Every company is competing with hundreds of other companies for attention – from every region in the world – and regulations are changing on an almost daily basis. While the Israeli technology may be superior, that won’t matter if the company can’t break through the noise and build relationships.
Not knowing how to bring your product to your target market, who your competitors are, or if alternatives already exist is an error we see every day. Investors are bombarded by new ideas and they won’t spend time on a company that makes promises it can’t substantiate with real science, won’t divulge information, is focused on many things instead of doing one thing really well, is slow to follow up, or is difficult to work with – regardless of how impressive the product may be. If an investor or partner asks you what makes your technology better and the only answer you have is ‘trust me’, you can be assured that they will smile politely and move on.
If an investor or partner asks you what makes your technology better and the only answer you have is ‘trust me’, you can be assured that they will smile politely and move on
The business side of the global industry has matured and is now behaving much more like traditional markets. Investors are smarter, no longer investing in an idea but taking a more analytical approach and only investing in a commercially viable company. Technology companies can’t rely on the next great idea. They must show commercialization plans including a solid strategy, distribution agreements and a logical approach to partnership expectations. Company valuations are based on comparables, revenue and real potential. Telling an investor to ‘make me an offer’ simply won’t fly.

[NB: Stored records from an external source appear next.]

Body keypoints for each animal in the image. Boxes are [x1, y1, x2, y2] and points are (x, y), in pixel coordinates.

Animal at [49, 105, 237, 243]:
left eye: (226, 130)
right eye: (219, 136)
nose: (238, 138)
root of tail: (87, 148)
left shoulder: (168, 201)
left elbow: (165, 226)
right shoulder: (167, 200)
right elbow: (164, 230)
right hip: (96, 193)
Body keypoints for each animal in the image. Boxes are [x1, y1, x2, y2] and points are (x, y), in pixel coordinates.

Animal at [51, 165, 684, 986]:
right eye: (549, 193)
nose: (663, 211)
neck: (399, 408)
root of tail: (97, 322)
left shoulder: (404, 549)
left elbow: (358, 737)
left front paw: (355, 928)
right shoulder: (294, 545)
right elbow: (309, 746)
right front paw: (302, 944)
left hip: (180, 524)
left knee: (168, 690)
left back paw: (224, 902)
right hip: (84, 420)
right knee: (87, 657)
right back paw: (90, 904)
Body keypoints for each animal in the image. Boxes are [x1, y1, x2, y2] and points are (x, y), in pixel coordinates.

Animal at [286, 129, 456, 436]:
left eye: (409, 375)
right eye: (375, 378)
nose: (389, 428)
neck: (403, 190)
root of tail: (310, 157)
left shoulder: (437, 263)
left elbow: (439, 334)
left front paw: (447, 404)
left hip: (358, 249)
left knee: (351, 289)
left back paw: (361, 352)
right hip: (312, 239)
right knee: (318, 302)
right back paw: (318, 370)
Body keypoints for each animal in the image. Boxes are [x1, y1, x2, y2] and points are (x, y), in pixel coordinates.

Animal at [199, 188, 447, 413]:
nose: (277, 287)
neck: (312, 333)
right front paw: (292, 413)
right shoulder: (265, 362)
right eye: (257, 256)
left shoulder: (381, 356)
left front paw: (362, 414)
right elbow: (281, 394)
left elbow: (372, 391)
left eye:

Investors want to see revenue generation, a pilot, testimonials – even if small, and a team that is open to creative partnerships. We can look at BOL as an example, a company that launched an IPO with a valuation of $1 billion with a few million in revenue, which ultimately failed. Just like in any other industry, multiples are based on revenue and concrete strategies, plus investors that get in early need room to see an upside for their risk.
Investments are still taking place every day in the cannabis space. But more are moving downstream to brands, retailers and technology companies. The discrepancy between the impressive technologies that Israeli companies have to offer to how they are perceived by the international market is huge. The discrepancy between the technologies those companies are developing, to what the market actually needs and is ready for, is even bigger.
So, no, the Israeli cannabis bubble didn’t burst, it just grew a thicker skin. If Israeli players want to succeed in the global market, they need to step up and present a solid business structure and realistic expectations to secure the capital needed.
With these tools in place, Israel still has the opportunity to push the entire global industry forward with safe, stable, science-based cannabis products for everyday usage and treatment.